Aliens who are in the United States, but do not hold permanent residency status, accrue unlawful presence. Unlawful presence may lead to inadmissibility under the three- or ten-year bars and even the permanent bar. Additionally, other types of aliens may be inadmissible for a period of time as well, but this article will focus specifically on those barred from reapplying.
An alien is inadmissible for three years if the individual was unlawfully present in the U.S. for more than 180 days but less than one year and if he or she voluntarily departed the U.S. prior to the initiation of removal proceedings.
An alien is inadmissible for ten years if the individual was unlawfully present in the U.S. for one year or more, and is seeking admission now within ten years of his or her departure or removal from the U.S. This bar does not apply to VAWA (Violence Against Women Act) self-petitioners, such as domestic abuse victims, if the abuse is related to the possibility of deportation.
An alien is inadmissible if he or she was unlawfully present in the U.S. for an aggregate of one year, and entered or attempted to enter without lawful admission. If the alien has resided outside the U.S. for ten years, then he or she falls within an exception to the general rule and may reapply for admission.
Other exceptions may apply to these bars despite those described above.
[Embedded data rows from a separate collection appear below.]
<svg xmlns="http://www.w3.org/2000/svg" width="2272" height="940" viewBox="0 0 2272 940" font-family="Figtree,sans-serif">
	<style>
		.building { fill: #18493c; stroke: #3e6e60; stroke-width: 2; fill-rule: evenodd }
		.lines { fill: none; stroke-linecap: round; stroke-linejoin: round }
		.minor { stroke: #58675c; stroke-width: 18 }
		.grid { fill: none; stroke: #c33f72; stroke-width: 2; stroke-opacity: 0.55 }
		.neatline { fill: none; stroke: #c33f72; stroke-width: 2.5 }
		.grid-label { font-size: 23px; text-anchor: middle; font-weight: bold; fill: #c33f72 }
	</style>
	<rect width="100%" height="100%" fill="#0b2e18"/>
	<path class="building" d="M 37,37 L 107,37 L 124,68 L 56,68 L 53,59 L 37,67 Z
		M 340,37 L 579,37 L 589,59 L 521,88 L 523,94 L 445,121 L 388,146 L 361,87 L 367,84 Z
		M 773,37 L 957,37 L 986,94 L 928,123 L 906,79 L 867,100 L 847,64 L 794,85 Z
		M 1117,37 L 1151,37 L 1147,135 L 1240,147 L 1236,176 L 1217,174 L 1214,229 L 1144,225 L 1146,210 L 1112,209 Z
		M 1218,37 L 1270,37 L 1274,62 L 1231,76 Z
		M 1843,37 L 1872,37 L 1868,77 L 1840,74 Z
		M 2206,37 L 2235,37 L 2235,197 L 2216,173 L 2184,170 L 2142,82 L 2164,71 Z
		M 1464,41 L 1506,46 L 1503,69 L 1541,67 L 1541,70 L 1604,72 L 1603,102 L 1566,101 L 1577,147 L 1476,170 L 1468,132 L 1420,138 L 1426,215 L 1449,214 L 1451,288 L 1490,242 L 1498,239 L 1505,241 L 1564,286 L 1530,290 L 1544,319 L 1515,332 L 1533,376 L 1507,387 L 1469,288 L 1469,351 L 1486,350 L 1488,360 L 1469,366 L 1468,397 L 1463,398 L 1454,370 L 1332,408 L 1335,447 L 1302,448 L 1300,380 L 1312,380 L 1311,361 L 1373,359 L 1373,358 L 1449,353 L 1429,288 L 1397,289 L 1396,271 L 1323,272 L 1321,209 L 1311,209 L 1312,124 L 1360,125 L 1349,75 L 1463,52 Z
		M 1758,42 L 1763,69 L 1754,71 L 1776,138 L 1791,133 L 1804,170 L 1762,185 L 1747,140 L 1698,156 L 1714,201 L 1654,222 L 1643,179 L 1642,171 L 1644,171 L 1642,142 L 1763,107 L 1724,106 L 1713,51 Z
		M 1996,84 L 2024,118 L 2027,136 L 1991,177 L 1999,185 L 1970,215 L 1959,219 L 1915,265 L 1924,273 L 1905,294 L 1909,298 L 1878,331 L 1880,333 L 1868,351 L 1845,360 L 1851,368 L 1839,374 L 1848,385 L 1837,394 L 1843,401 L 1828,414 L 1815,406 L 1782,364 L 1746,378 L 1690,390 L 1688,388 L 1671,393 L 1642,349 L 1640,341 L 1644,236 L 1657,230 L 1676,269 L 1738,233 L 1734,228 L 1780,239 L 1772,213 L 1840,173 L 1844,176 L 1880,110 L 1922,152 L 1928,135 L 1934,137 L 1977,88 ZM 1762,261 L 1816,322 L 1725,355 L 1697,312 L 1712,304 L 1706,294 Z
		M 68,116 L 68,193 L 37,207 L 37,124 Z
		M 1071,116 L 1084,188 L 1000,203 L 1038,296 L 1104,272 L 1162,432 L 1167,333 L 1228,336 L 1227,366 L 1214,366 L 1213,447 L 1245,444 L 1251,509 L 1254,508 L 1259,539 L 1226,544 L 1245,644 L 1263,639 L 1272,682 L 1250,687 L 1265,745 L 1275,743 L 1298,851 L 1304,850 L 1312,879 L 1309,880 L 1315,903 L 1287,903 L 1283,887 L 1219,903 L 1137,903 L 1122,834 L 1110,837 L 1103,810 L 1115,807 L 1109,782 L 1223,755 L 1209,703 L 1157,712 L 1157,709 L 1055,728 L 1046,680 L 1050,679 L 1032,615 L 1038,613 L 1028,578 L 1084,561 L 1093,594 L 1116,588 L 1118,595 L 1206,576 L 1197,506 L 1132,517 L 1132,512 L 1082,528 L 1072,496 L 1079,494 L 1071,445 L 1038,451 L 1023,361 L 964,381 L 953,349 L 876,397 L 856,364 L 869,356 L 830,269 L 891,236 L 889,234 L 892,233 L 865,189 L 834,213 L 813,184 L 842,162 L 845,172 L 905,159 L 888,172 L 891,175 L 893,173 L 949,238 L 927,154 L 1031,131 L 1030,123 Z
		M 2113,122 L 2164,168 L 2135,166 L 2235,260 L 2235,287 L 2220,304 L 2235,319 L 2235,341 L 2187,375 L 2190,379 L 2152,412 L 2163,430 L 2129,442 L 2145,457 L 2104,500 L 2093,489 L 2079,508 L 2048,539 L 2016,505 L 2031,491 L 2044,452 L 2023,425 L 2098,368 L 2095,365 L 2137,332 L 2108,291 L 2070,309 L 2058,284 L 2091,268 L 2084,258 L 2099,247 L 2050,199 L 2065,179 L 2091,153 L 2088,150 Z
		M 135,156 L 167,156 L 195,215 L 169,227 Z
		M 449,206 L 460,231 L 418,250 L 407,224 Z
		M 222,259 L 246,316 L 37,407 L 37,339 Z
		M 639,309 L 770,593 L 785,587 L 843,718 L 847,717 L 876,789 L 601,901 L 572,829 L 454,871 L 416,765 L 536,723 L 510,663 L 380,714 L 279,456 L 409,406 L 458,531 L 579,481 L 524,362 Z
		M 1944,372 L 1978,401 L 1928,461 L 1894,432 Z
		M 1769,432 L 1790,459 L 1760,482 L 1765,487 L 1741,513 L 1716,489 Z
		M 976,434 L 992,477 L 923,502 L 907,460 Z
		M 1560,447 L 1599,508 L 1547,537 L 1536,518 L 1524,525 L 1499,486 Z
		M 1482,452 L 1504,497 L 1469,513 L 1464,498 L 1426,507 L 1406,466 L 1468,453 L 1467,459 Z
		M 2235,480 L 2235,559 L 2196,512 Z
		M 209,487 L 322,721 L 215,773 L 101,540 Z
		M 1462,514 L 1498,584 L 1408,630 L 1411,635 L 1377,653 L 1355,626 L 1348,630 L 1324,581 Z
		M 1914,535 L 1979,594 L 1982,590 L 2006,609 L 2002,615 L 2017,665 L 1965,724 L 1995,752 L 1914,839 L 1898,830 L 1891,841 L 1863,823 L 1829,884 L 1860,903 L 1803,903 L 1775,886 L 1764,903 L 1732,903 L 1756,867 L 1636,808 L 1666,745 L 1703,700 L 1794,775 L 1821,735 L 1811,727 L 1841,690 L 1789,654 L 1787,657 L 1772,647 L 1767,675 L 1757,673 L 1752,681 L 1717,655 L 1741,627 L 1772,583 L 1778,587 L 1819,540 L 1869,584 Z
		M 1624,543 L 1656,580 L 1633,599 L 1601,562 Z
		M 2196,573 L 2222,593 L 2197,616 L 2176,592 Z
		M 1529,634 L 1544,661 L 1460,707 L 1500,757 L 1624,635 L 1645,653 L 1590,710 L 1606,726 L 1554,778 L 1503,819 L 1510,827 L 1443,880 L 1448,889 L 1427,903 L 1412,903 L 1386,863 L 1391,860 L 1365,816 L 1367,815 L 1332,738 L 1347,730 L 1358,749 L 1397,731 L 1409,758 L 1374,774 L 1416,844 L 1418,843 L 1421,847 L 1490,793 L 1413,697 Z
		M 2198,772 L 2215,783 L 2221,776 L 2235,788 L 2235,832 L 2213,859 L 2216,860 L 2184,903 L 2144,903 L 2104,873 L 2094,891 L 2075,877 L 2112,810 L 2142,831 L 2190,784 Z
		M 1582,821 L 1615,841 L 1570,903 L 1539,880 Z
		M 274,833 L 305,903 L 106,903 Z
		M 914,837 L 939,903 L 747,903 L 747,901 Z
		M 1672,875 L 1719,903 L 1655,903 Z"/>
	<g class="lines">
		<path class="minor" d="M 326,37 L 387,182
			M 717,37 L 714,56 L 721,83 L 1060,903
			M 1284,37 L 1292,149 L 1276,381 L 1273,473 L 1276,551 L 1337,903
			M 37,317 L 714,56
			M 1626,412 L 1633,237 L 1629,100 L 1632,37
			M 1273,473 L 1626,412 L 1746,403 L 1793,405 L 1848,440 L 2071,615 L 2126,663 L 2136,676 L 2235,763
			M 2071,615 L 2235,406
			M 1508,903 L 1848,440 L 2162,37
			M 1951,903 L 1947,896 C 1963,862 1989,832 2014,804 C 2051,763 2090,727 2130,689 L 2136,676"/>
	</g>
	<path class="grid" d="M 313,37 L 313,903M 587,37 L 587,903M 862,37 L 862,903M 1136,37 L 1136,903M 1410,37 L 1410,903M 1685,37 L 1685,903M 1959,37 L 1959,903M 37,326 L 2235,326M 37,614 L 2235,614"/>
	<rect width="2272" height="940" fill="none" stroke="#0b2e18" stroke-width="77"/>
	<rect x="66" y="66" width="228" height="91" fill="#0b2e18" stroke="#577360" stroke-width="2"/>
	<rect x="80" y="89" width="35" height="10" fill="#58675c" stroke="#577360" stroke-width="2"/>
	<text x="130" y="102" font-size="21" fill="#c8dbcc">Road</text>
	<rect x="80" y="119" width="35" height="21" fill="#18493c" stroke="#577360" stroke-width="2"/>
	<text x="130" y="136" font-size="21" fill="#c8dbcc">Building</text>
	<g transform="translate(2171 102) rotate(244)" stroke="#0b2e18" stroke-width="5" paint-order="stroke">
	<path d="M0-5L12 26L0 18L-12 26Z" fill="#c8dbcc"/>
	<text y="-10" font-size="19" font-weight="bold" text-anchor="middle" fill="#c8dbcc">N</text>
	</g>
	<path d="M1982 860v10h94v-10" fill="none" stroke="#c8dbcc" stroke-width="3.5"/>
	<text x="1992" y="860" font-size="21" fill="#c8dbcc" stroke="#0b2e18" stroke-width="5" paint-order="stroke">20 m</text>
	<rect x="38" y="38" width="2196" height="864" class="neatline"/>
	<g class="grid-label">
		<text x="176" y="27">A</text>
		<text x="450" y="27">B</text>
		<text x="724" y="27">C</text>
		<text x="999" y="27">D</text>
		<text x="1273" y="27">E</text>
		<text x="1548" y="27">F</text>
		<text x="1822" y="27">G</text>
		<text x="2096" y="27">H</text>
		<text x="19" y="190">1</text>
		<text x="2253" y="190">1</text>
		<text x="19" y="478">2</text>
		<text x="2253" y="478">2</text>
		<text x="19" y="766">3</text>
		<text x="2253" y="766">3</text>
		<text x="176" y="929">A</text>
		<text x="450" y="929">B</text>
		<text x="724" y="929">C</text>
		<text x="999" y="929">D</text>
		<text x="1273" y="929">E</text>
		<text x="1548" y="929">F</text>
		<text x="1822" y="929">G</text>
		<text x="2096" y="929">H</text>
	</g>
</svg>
Differences between “Unlawful Presence” and “Unlawful Status”
To properly calculate accrual of unlawful presence time related to the time bars, one must understand the distinction between unlawful presence and unlawful status. Although an individual must have unlawful status to accrue unlawful presence, actions such as filing a petition may stop the clock on unlawful presence until the application is adjudicated. Furthermore, an alien with lawful status will not accrue unlawful presence.
Triggering the Three- and Ten-Year Bars
An alien must leave the U.S. to trigger the three- and ten-year bars after accruing more than either 180 days or 1 year or more respectively. The bars are triggered even if the alien departs with advance parole or a valid refugee document. The advance parole and refugee document are only a means for an alien to depart the U.S. and not to be understood as an authorized departure. Advance parole may affect the applicability of the permanent bar however.